Chi deve provare che l’ospedale ha sbagliato?
Il paziente prova di avere contratto l’infezione durante il ricovero e di averne subito un danno; spetta poi alla struttura dimostrare di avere adottato tutte le misure di prevenzione e che l’infezione non era evitabile. È un’inversione dell’onere probatorio a favore del paziente.
In quali casi non spetta alcun risarcimento?
Quando il batterio era già presente prima del ricovero, quando l’infezione è una complicanza inevitabile nonostante il rispetto dei protocolli, o quando non emerge dai documenti alcuna carenza organizzativa o assistenziale imputabile alla struttura.
Che tipo di danni possono essere risarciti?
Il prolungamento della degenza, gli interventi e le terapie aggiuntive, i postumi permanenti, l’aggravamento di patologie preesistenti e, nei casi più gravi, il decesso.
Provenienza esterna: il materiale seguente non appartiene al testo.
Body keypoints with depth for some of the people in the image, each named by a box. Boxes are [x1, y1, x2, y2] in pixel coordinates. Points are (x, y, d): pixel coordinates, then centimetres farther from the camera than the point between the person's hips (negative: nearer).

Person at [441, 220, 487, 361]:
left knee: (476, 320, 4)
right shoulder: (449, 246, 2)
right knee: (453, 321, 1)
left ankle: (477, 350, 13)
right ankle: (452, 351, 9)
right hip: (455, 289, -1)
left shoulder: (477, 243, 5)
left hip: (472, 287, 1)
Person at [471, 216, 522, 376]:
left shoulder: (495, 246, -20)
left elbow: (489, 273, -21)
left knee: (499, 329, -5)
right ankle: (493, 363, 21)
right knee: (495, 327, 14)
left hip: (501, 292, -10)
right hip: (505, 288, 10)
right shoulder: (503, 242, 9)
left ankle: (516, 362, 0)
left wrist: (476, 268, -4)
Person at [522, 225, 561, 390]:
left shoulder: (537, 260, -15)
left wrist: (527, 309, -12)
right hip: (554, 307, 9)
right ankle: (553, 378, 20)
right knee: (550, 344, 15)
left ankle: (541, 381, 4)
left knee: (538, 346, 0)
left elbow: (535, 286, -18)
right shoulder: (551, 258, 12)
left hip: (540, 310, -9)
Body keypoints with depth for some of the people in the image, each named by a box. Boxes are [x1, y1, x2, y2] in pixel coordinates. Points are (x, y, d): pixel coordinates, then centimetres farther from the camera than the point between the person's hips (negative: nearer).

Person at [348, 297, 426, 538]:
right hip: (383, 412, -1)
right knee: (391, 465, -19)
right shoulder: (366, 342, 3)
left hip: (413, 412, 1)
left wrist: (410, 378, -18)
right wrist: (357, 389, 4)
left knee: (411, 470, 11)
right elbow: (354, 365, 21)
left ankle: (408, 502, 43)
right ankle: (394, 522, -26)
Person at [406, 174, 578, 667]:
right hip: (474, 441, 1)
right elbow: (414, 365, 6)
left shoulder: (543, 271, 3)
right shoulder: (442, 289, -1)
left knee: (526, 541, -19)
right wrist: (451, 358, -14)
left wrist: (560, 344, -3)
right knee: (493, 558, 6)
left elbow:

L’entità dipende dalla compromissione della salute documentata e va valutata caso per caso.
Entro quanto tempo devo agire?
I termini di prescrizione variano secondo il tipo di responsabilità e di soggetto coinvolto. Poiché scaduto il termine il diritto si perde, è consigliabile verificare al più presto la propria posizione, anche solo per conoscere le scadenze applicabili.
Nota etica e di responsabilità
I contenuti di questo articolo sono a scopo informativo e non sostituiscono il parere medico o una consulenza legale personalizzata. La valutazione medico-legale richiede documentazione completa e analisi del nesso causale caso per caso; tempi di prescrizione e percorsi procedurali possono variare. IRIDE è un’associazione no-profit e non promette risultati certi.